Records from a dataset:
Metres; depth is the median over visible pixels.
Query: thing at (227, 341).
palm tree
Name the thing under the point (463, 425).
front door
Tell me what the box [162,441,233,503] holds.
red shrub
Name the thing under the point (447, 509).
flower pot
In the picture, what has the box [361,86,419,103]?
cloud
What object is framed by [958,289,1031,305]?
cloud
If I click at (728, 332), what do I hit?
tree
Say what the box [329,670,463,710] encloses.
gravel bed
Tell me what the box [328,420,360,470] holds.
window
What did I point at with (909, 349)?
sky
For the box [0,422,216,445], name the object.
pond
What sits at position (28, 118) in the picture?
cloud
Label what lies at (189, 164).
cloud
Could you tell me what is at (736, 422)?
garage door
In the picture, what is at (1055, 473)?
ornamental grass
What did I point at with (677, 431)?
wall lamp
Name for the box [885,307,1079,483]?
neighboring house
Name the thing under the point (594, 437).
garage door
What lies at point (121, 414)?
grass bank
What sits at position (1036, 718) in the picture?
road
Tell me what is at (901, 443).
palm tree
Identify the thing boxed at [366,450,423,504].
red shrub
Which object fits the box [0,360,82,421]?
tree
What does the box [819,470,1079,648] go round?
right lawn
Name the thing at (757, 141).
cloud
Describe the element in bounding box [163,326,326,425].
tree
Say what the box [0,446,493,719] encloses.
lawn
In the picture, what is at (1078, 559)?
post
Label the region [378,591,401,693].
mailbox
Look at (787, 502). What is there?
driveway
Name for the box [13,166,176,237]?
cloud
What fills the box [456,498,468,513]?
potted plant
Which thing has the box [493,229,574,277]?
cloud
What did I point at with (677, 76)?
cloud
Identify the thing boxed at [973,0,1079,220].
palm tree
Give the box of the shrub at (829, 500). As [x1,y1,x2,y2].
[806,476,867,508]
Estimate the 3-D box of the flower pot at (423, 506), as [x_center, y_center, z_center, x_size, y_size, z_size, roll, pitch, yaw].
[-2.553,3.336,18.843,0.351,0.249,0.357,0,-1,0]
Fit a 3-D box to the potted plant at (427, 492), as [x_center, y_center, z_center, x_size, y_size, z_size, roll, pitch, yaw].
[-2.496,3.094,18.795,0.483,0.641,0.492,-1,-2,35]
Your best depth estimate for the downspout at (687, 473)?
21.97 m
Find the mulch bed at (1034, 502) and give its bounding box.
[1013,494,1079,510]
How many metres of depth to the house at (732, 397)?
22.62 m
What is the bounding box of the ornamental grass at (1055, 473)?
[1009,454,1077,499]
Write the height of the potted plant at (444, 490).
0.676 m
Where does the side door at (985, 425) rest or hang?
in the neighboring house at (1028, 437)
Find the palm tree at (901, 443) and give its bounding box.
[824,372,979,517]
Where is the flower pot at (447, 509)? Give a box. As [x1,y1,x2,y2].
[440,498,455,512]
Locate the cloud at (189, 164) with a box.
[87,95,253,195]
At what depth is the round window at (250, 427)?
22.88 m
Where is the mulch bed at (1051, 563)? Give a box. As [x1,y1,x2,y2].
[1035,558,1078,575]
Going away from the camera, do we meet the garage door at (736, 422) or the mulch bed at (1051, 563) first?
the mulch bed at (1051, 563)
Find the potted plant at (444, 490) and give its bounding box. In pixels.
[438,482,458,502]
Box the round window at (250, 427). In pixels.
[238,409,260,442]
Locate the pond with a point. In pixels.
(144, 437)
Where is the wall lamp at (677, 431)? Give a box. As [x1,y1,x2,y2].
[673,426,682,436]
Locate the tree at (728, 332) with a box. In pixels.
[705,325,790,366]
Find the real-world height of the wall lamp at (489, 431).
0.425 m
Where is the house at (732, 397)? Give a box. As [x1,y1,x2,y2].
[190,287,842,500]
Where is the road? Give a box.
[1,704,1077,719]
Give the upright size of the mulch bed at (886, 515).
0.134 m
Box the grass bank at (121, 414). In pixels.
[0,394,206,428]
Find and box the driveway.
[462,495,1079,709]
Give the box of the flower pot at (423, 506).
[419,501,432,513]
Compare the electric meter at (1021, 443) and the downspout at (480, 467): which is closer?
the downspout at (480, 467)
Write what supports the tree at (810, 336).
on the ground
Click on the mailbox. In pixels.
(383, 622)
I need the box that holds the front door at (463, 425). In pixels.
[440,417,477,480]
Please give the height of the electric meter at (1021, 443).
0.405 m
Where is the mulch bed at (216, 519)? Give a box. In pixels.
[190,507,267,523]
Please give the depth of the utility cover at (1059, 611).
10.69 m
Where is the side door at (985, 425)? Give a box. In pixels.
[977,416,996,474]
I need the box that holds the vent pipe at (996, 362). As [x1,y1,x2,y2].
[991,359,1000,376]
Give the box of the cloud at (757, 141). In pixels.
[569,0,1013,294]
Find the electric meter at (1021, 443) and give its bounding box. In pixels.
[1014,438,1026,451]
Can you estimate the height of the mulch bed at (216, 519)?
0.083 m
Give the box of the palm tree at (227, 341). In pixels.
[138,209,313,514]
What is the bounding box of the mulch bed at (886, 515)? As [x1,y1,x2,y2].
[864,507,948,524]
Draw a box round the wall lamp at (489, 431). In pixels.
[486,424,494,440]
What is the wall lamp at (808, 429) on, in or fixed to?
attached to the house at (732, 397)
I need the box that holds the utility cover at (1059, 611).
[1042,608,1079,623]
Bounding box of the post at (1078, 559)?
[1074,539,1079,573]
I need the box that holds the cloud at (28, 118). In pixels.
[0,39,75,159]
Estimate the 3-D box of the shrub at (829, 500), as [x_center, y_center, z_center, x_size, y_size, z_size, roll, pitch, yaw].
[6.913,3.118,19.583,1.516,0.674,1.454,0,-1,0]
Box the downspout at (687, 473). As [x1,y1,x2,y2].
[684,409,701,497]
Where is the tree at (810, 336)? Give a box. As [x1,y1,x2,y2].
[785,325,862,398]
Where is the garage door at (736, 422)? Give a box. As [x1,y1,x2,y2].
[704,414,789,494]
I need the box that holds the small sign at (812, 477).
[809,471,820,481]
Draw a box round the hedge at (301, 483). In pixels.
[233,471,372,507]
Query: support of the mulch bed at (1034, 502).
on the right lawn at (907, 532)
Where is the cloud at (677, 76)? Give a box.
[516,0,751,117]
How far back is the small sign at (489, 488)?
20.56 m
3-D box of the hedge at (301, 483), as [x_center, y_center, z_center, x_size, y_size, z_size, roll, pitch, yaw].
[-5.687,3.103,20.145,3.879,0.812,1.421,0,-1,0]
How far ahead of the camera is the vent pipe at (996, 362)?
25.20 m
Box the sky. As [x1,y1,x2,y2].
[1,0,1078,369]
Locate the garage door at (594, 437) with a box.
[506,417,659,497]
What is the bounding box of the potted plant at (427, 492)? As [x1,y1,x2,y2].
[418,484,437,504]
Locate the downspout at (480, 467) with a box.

● **Problem to work on**
Transcribe every record. Match each line exactly.

● **Result**
Metres; depth is the median over visible pixels.
Query: thing at (227, 341).
palm tree
Name the thing under the point (463, 425).
front door
Tell me what the box [162,441,233,503] holds.
red shrub
Name the thing under the point (447, 509).
flower pot
In the picture, what has the box [361,86,419,103]?
cloud
What object is framed by [958,289,1031,305]?
cloud
If I click at (728, 332), what do I hit?
tree
Say what the box [329,670,463,710] encloses.
gravel bed
Tell me what the box [328,420,360,470] holds.
window
What did I point at with (909, 349)?
sky
For the box [0,422,216,445], name the object.
pond
What sits at position (28, 118) in the picture?
cloud
Label what lies at (189, 164).
cloud
Could you tell me what is at (736, 422)?
garage door
In the picture, what is at (1055, 473)?
ornamental grass
What did I point at with (677, 431)?
wall lamp
Name for the box [885,307,1079,483]?
neighboring house
Name the thing under the point (594, 437).
garage door
What lies at point (121, 414)?
grass bank
What sits at position (1036, 718) in the picture?
road
Tell me what is at (901, 443).
palm tree
Identify the thing boxed at [366,450,423,504].
red shrub
Which object fits the box [0,360,82,421]?
tree
What does the box [819,470,1079,648] go round?
right lawn
Name the thing at (757, 141).
cloud
Describe the element in bounding box [163,326,326,425].
tree
Say what the box [0,446,493,719] encloses.
lawn
In the picture, what is at (1078, 559)?
post
Label the region [378,591,401,693].
mailbox
Look at (787, 502). What is there?
driveway
Name for the box [13,166,176,237]?
cloud
What fills the box [456,498,468,513]?
potted plant
Which thing has the box [493,229,574,277]?
cloud
What did I point at with (677, 76)?
cloud
Identify the thing boxed at [973,0,1079,220].
palm tree
Give the box of the shrub at (829, 500). As [x1,y1,x2,y2].
[806,476,867,508]
Estimate the 3-D box of the flower pot at (423, 506), as [x_center, y_center, z_center, x_size, y_size, z_size, roll, pitch, yaw].
[-2.553,3.336,18.843,0.351,0.249,0.357,0,-1,0]
Fit a 3-D box to the potted plant at (427, 492), as [x_center, y_center, z_center, x_size, y_size, z_size, roll, pitch, yaw].
[-2.496,3.094,18.795,0.483,0.641,0.492,-1,-2,35]
Your best depth estimate for the downspout at (687, 473)?
21.97 m
Find the mulch bed at (1034, 502) and give its bounding box.
[1013,494,1079,510]
How many metres of depth to the house at (732, 397)?
22.62 m
What is the bounding box of the ornamental grass at (1055, 473)?
[1009,454,1077,499]
Write the height of the potted plant at (444, 490).
0.676 m
Where does the side door at (985, 425) rest or hang?
in the neighboring house at (1028, 437)
Find the palm tree at (901, 443) and give its bounding box.
[824,372,979,517]
Where is the flower pot at (447, 509)? Give a box. As [x1,y1,x2,y2].
[440,498,455,512]
Locate the cloud at (189, 164) with a box.
[87,95,253,195]
At what depth is the round window at (250, 427)?
22.88 m
Where is the mulch bed at (1051, 563)? Give a box. As [x1,y1,x2,y2].
[1035,558,1078,575]
Going away from the camera, do we meet the garage door at (736, 422) or the mulch bed at (1051, 563) first?
the mulch bed at (1051, 563)
Find the potted plant at (444, 490) and give its bounding box. In pixels.
[438,482,458,502]
Box the round window at (250, 427). In pixels.
[238,409,260,442]
Locate the pond with a point. In pixels.
(144, 437)
Where is the wall lamp at (677, 431)? Give a box. As [x1,y1,x2,y2].
[673,426,682,436]
Locate the tree at (728, 332) with a box. In pixels.
[705,325,790,366]
Find the real-world height of the wall lamp at (489, 431).
0.425 m
Where is the house at (732, 397)? Give a box. As [x1,y1,x2,y2].
[190,287,842,500]
Where is the road? Give a box.
[1,704,1077,719]
Give the upright size of the mulch bed at (886, 515).
0.134 m
Box the grass bank at (121, 414). In pixels.
[0,394,206,428]
Find and box the driveway.
[462,495,1079,709]
Give the box of the flower pot at (423, 506).
[419,501,432,513]
Compare the electric meter at (1021, 443) and the downspout at (480, 467): which is closer?
the downspout at (480, 467)
Write what supports the tree at (810, 336).
on the ground
Click on the mailbox. In pixels.
(383, 622)
I need the box that holds the front door at (463, 425). In pixels.
[440,417,477,480]
Please give the height of the electric meter at (1021, 443).
0.405 m
Where is the mulch bed at (216, 519)? Give a box. In pixels.
[190,507,267,523]
Please give the depth of the utility cover at (1059, 611).
10.69 m
Where is the side door at (985, 425)? Give a box. In pixels.
[977,416,996,474]
I need the box that holds the vent pipe at (996, 362). As [x1,y1,x2,y2].
[991,359,1000,376]
Give the box of the cloud at (757, 141). In pixels.
[569,0,1013,294]
Find the electric meter at (1021, 443) and give its bounding box. In pixels.
[1014,438,1026,451]
Can you estimate the height of the mulch bed at (216, 519)?
0.083 m
Give the box of the palm tree at (227, 341). In pixels.
[138,209,313,514]
What is the bounding box of the mulch bed at (886, 515)? As [x1,y1,x2,y2].
[864,507,948,524]
Draw a box round the wall lamp at (489, 431). In pixels.
[486,424,494,440]
What is the wall lamp at (808, 429) on, in or fixed to?
attached to the house at (732, 397)
I need the box that holds the utility cover at (1059, 611).
[1042,608,1079,623]
Bounding box of the post at (1078, 559)?
[1074,539,1079,573]
I need the box that holds the cloud at (28, 118). In pixels.
[0,39,75,159]
Estimate the 3-D box of the shrub at (829, 500), as [x_center, y_center, z_center, x_size, y_size, z_size, roll, pitch, yaw].
[6.913,3.118,19.583,1.516,0.674,1.454,0,-1,0]
Box the downspout at (687, 473). As [x1,y1,x2,y2].
[684,409,701,497]
Where is the tree at (810, 336)? Give a box. As [x1,y1,x2,y2].
[785,325,862,398]
Where is the garage door at (736, 422)? Give a box. As [x1,y1,x2,y2].
[704,414,789,494]
I need the box that holds the small sign at (812, 477).
[809,471,820,481]
Draw a box round the hedge at (301, 483). In pixels.
[233,471,372,507]
Query: support of the mulch bed at (1034, 502).
on the right lawn at (907, 532)
Where is the cloud at (677, 76)? Give a box.
[516,0,751,117]
How far back is the small sign at (489, 488)?
20.56 m
3-D box of the hedge at (301, 483), as [x_center, y_center, z_center, x_size, y_size, z_size, roll, pitch, yaw].
[-5.687,3.103,20.145,3.879,0.812,1.421,0,-1,0]
How far ahead of the camera is the vent pipe at (996, 362)?
25.20 m
Box the sky. As [x1,y1,x2,y2].
[1,0,1078,369]
Locate the garage door at (594, 437) with a box.
[506,417,659,497]
What is the bounding box of the potted plant at (427, 492)? As [x1,y1,x2,y2].
[418,484,437,504]
Locate the downspout at (480, 467) with a box.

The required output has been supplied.